Orlik Vorbereitung ist immer sinnvoll. Es ist wichtig, sich auf mittelfristige und langfristige Veränderungen einzustellen. Österreichs Klimapolitik ist dabei entscheidend, aber wir sind auch vom globalen Handeln abhängig. Es ist sinnvoll, die größten Auswirkungen abzumildern und sich auf veränderte Niederschlagsmuster sowie Hitzebelastungen vorzubereiten. Dies betrifft sowohl die Vegetation als auch den Menschen.
Lassen sich bereits Prognosen für den kommenden Sommer ableiten? Wird sich diese nasse Wetterlage halten?
Orlik Es ist schwierig vorherzusagen, wie der Sommer verlaufen wird, da es trotz Klimawandel auch kühlere Monate geben kann. Die Großwetterlage über dem Atlantik wird entscheidend sein. Die Bodenfeuchtigkeit spielt ebenfalls eine Rolle: Feuchte Böden begünstigen bei Hochdruckwetterlagen die Entstehung von Gewittern.
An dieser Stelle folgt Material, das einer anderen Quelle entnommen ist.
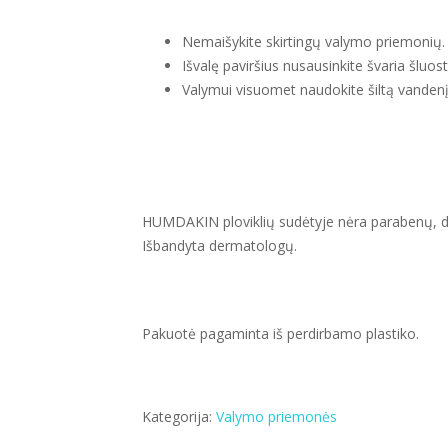
Nemaišykite skirtingų valymo priemonių.
Išvalę paviršius nusausinkite švaria šluost
Valymui visuomet naudokite šiltą vandenį
HUMDAKIN ploviklių sudėtyje nėra parabenų, da
Išbandyta dermatologų.
Pakuotė pagaminta iš perdirbamo plastiko.
Kategorija:
Valymo priemonės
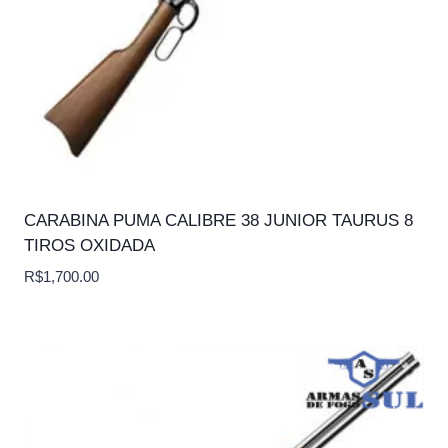
CARABINA PUMA CALIBRE 38 JUNIOR TAURUS 8
TIROS OXIDADA
R$
1,700.00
Aufgrund des warmen, aber feuchten Frühlings – der Mai brachte in Österreich um 41 Prozent mehr Niederschlag als im vierteljährlichen Mittel – und des nassen Juni-Beginns kann es ein durchwachsener Sommer werden.
Aufgrund Ihrer Datenschutzeinstellungen wird an dieser Stelle kein Inhalt von Youtube angezeigt.
Das war der Mai 2024
Vorarlberg
Niederschlagsabweichung: 41%
Temperaturabweichung: +0.5 °C
Abweichung der Sonnenscheindauer: -20%
Temperaturhöchstwert Bregenz (424 m): 27.3 °C am 1.5.
Temperaturtiefstwert (Gipfel/Hochalpin) Laterns (1559 m): 0.3 °C am 31.5.
Temperaturtiefstwert unter 1000 m Schoppernau (839 m): 1.2 °C am 4.5.
höchstes Monatsmittel der Lufttemperatur Feldkirch (438 m): 15.1 °C, Abw. +0.7 °C
höchste Sonnenscheindauer Rohrspitz (395 m): 183 h, Abw. k.A.